WALA LANG: Heritage Preservation vs Rate of Return

By DR. JAIME LAYA
November 1, 2009, 5:11pm

This Friday in San Fernando, Pampanga, the Heritage Conservation Society is holding a conference on the care and use of built heritage.  It’s an uphill fight.  High repair cost, houses too huge for today’s lifestyle, a deteriorating neighborhood, ownership by siblings and cousins with pressing cash needs — fate demolition for many an old building.

The Singsons of Vigan show how old structures can gain economic vigor as inns, restaurants, shops. Visitors arrive and spend, thus creating jobs for hotel, restaurant and museum workers, tour guides, handicraft and souvenir makers; performers; conservation craftsmen.  Business improves, tax receipts and property values rise.

Venice, Florence, Toledo and any number of places in Europe, Singapore’s Chinatown, New Orleans’ French Quarter, all conserve tangible heritage while making money for all concerned.

A historic district need not be grand.  Barrio Sta. Cruz in Seville has modest houses and narrow alleys.

The Confucius Temple area in Nanjing is small and most buildings not that old.  St. Augustine in Florida has a small fort and one main street with maybe two dozen small buildings.  Many are early 20th century houses with shops inside.  A few are internally connected, the equivalent of an SM Kultura Filipina spread out over small buildings.  The González-Alvarez House (Florida’s oldest), is nothing compared with Casa Manila or Museo de la Salle.  It’s atmosphere that attracts some two million visitors to St. Augustine each year.

Our Vigan, Taal and Silay City are obvious heritage destinations.  Others are less evident.  Makati población is post-1945 but Mayor Jejomar Binay has rightly identified its cultural potential.  Quiapo and Sta.
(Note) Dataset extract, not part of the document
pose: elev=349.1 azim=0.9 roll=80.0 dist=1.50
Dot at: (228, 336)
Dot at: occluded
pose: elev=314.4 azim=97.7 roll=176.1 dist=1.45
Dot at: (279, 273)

Ana still retain some of their old ambiance.  Muelle de Binondo and its empty buildings is a miniature Shanghai Bund.

A local government unit (LGU) permit is needed to demolish, build or renovate.  With zoning and building authority, an LGU also controls building plans, setbacks and building use.  It can see to the preservation of an old building or district if it so decides.

LGU incentives are limited to little more than reduced property assessments and discounts on permits and taxes.  These are not enough.  Incentives should also be given to business establishments (whether property owners or lessees) within a heritage district.  Giving businesses an income tax holiday, duty-free importation of capital equipment and other incentives similar to those granted by the Philippine Export Zone Authority (PEZA) to locators in economic processing zones, would encourage businesses to locate there, boost adaptive reuse and hence the conservation and growth of the designated historic or heritage areas.
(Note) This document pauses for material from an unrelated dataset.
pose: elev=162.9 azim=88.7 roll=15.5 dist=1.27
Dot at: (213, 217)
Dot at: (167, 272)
Even without strict conservation laws, it seems entirely possible for an LGU to establish a historic district with strict zoning, demolition and construction rules, and grant local tax incentives.  PEZA may also be convinced to declare the designated historic district as an economic zone, thereby entitling locators (even merely lessees) to meaningful incentives.  National public works, tourism and cultural agencies could chip in to ensure adequate streets, sidewalks, street lighting and parking; drainage and sewage; publicity; security.

Nothing is impossible if everybody join hands.